MATERIAL FOR THE TASK:

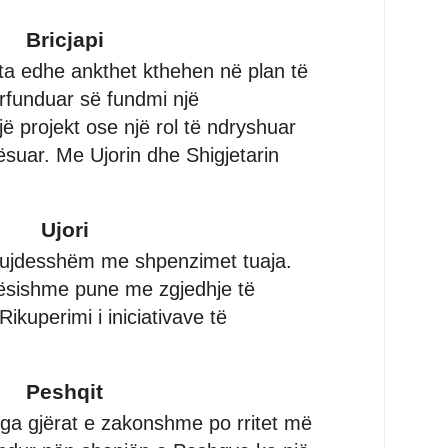
Bricjapi
ta edhe ankthet kthehen në plan të
rfunduar së fundmi një
ë projekt ose një rol të ndryshuar
suar. Me Ujorin dhe Shigjetarin
Ujori
 kujdesshëm me shpenzimet tuaja.
ësishme pune me zgjedhje të
ikuperimi i iniciativave të
Peshqit
nga gjërat e zakonshme po rritet më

EXERCISE OBJECTIVE: Output exactly, and only, the lines running from the one that contains "ësishme pune me zgjedhje të" through the last line of the entries above.

EXPECTED OUTPUT:
ësishme pune me zgjedhje të
ikuperimi i iniciativave të
Peshqit
nga gjërat e zakonshme po rritet më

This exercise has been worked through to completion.